**Information provided**
|---|
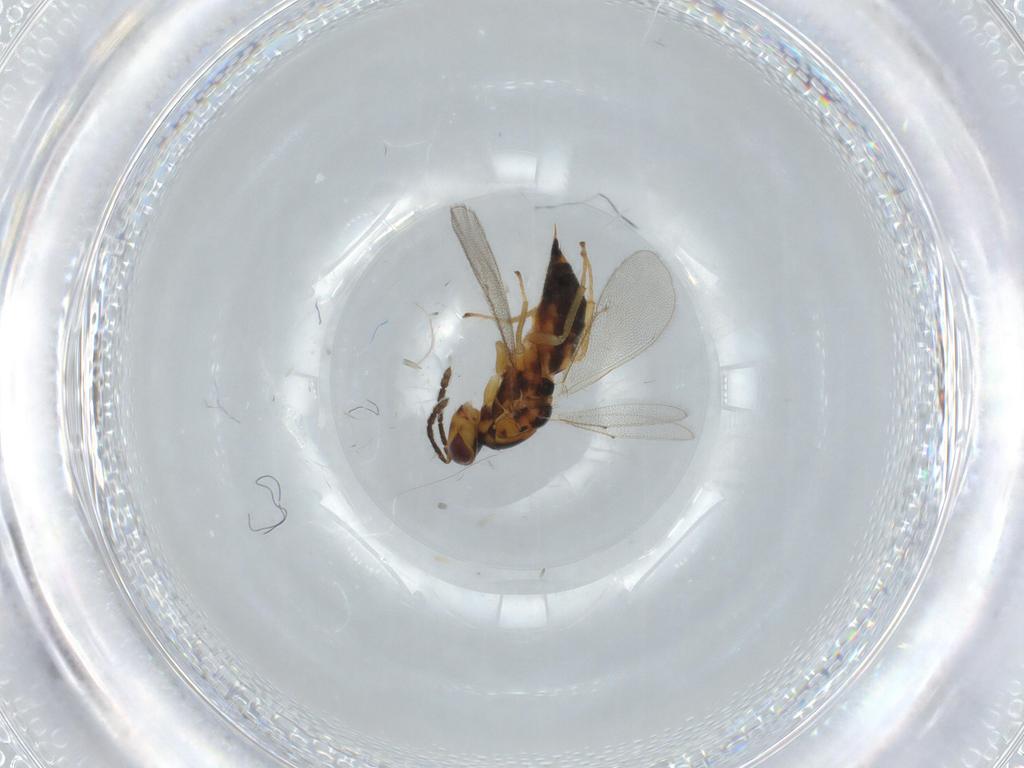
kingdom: Animalia
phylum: Arthropoda
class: Insecta
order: Hymenoptera
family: Eulophidae
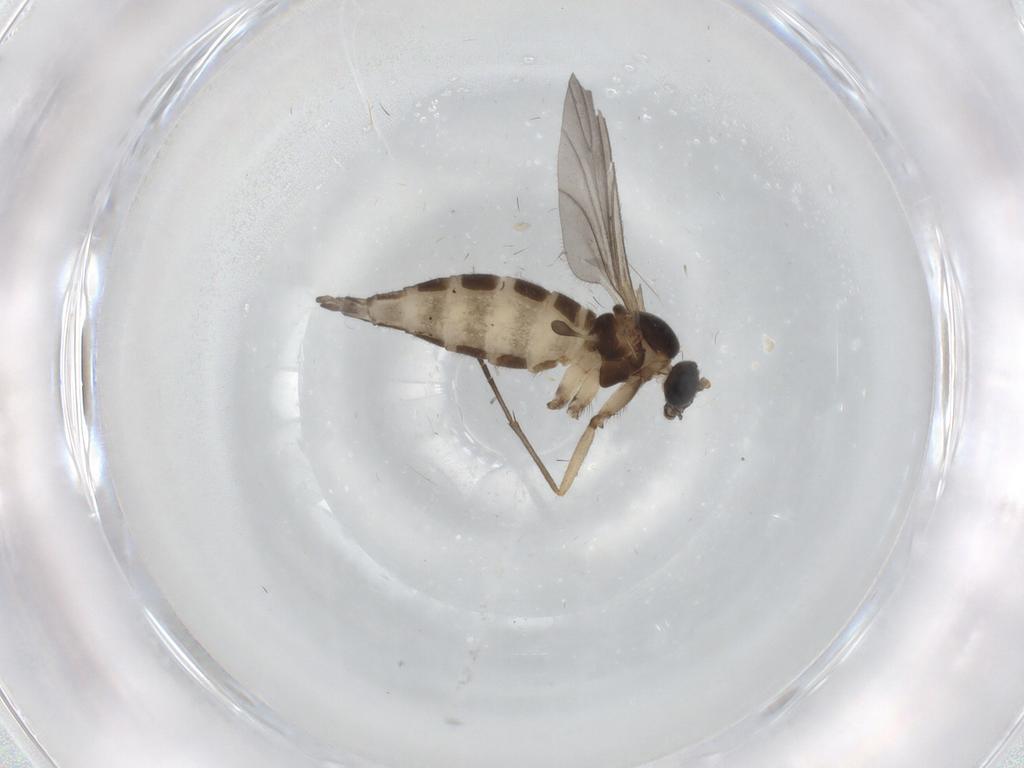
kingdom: Animalia
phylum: Arthropoda
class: Insecta
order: Diptera
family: Sciaridae
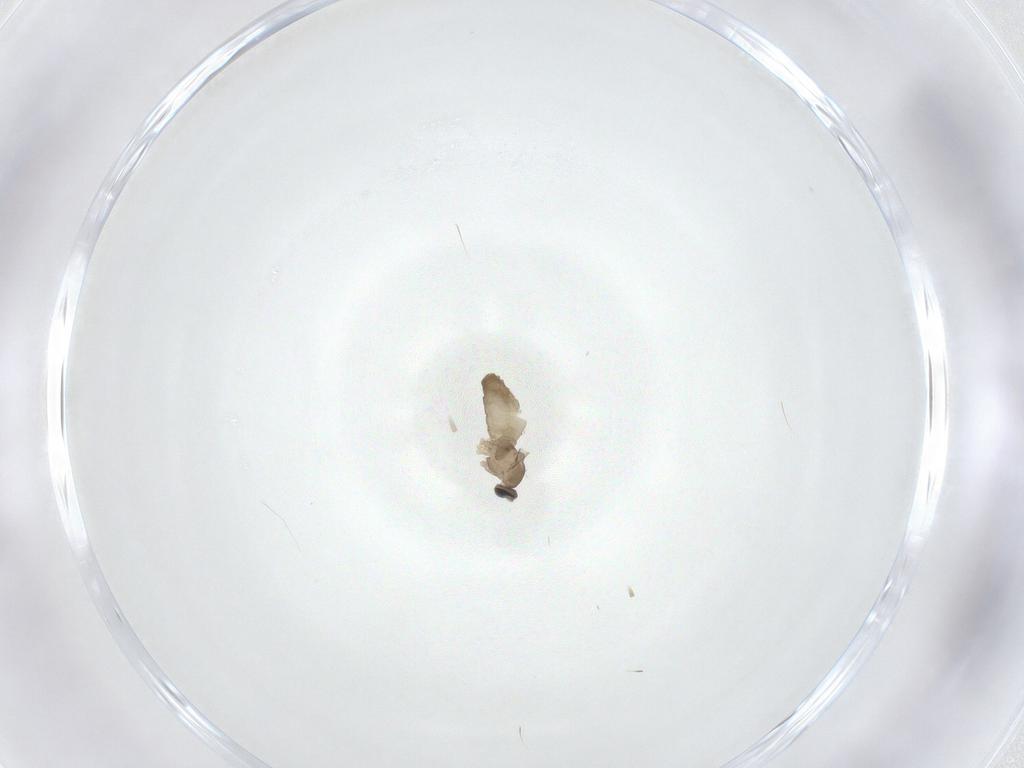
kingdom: Animalia
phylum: Arthropoda
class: Insecta
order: Diptera
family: Ceratopogonidae
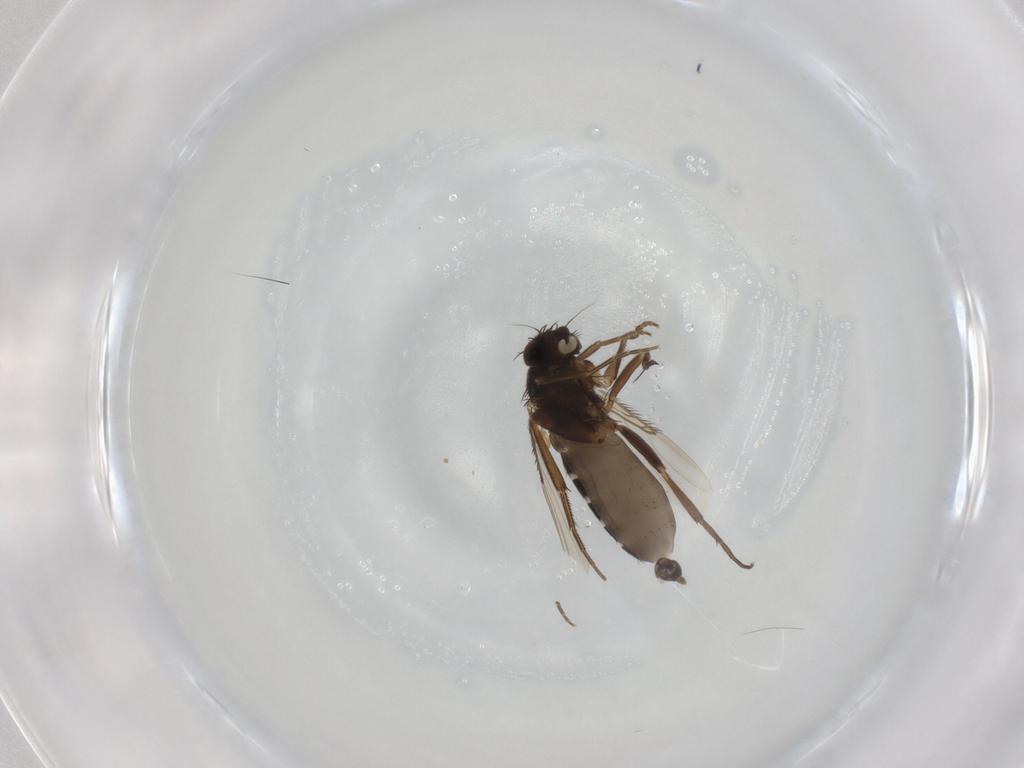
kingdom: Animalia
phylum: Arthropoda
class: Insecta
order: Diptera
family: Phoridae
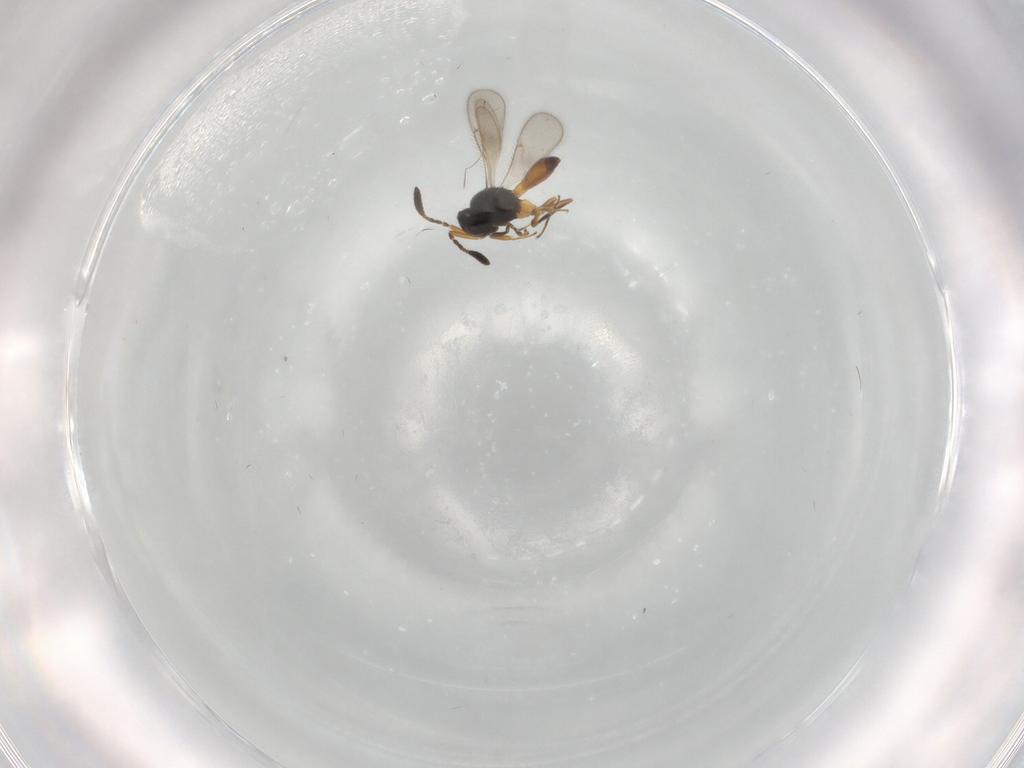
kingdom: Animalia
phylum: Arthropoda
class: Insecta
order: Hymenoptera
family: Scelionidae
|---|
**To do**
Lay out the material above as a two-column CSV with the header row rank,name, giving one row for every labeled line in all of it and putting each field in double quotes with any line breaks changed to spaces. Leave the pictures out.

**Exercise response**
rank,name
"kingdom:","Animalia"
"phylum:","Arthropoda"
"class:","Insecta"
"order:","Hymenoptera"
"family:","Eulophidae"
"kingdom:","Animalia"
"phylum:","Arthropoda"
"class:","Insecta"
"order:","Diptera"
"family:","Sciaridae"
"kingdom:","Animalia"
"phylum:","Arthropoda"
"class:","Insecta"
"order:","Diptera"
"family:","Ceratopogonidae"
"kingdom:","Animalia"
"phylum:","Arthropoda"
"class:","Insecta"
"order:","Diptera"
"family:","Phoridae"
"kingdom:","Animalia"
"phylum:","Arthropoda"
"class:","Insecta"
"order:","Hymenoptera"
"family:","Scelionidae"